To make the biocrude, Savage and Julia Faeth, a doctoral student in Savage’s lab, filled a steel pipe connector with 1.5ml of wet algae, capped it and placed it in sand heated at 1,100ºF.
The small volume ensured that the algae was heated through, but with only a minute to warm up, the algae’s temperature will have just reached the 550ºF mark before the team removed the reactor.
Previously, Savage and his team heated the algae for times ranging from 10 to 90 minutes. They are said to have seen their best results, with about half of the algae converted to biocrude, after treating it for 10 to 40 minutes at 570ºF.
Without further experimentation, Savage and Faeth will not be able to clarify why the one-minute method produces better results.
‘My guess is that the reactions that produce biocrude are actually much faster than previously thought,’ Savage said.
Faeth suggested that the fast heating might boost the biocrude by keeping unwanted reactions at bay.
‘For example, the biocrude might decompose into substances that dissolve in water, and the fast heating rates might discourage that reaction,’ she said.
Smaller reactors
The team pointed out in a statement that shorter reaction times mean that the reactors don’t have to be as large.
‘By reducing the reactor volume, the cost of building a biocrude production plant also decreases,’ Faeth said, although both she and Savage cautioned that they cannot be certain if the new method is faster and cheaper until the process is further developed.
Current commercial makers of algae-based fuel first dry the algae and then extract the natural oil, which costs more than $20 (£12) per gallon.
‘Companies know that that approach is not economical, so they are looking at approaches for using wet algae, as are we,’ Savage said.
The wet method is also said to break down proteins and carbohydrates.
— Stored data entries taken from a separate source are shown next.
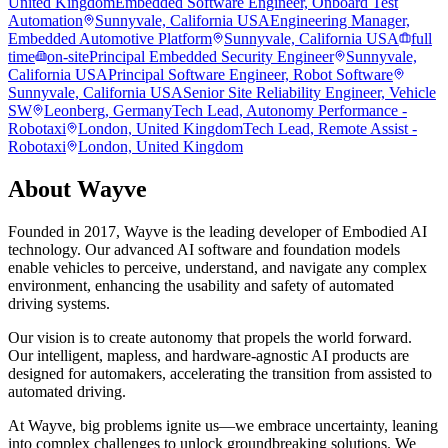
United Kingdom
Embedded Software Engineer, Onboard Test
Automation
Sunnyvale, California USA
Engineering Manager,
Embedded Automotive Platform
Sunnyvale, California USA
full
time
on-site
Principal Embedded Security Engineer
Sunnyvale,
California USA
Principal Software Engineer, Robot Software
Sunnyvale, California USA
Senior Site Reliability Engineer, Vehicle
SW
Leonberg, Germany
Tech Lead, Autonomy Performance -
Robotaxi
London, United Kingdom
Tech Lead, Remote Assist -
Robotaxi
London, United Kingdom
About
Wayve
Founded in 2017, Wayve is the leading developer of Embodied AI
technology. Our advanced AI software and foundation models
enable vehicles to perceive, understand, and navigate any complex
environment, enhancing the usability and safety of automated
driving systems.
Our vision is to create autonomy that propels the world forward.
Our intelligent, mapless, and hardware-agnostic AI products are
designed for automakers, accelerating the transition from assisted to
automated driving.
At Wayve, big problems ignite us—we embrace uncertainty, leaning
into complex challenges to unlock groundbreaking solutions. We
The minute method did this so successfully that the oil contained about 90 per cent of the energy in the original algae.
‘That result is near the upper bound of what is possible,’ Savage said.
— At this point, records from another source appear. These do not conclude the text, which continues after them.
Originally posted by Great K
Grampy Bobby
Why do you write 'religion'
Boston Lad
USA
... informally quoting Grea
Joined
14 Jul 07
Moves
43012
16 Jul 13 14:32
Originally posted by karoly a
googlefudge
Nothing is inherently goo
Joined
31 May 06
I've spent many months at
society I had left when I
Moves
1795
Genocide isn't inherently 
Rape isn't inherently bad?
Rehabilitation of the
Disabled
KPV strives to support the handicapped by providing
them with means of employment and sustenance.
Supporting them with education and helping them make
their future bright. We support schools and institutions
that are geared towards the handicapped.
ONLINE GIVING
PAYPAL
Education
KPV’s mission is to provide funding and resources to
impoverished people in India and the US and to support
Before biocrude can be fed into the existing refinery system for petroleum, it needs pre-refining to remove extra oxygen and nitrogen. The Savage lab is developing better methods for this leg of biofuel production, breaking the record with a biocrude that was 97 per cent carbon and hydrogen earlier this year.
Once producing biofuel from algae is economical, researchers estimate that an area the size of New Mexico could provide enough oil to match current US petroleum consumption.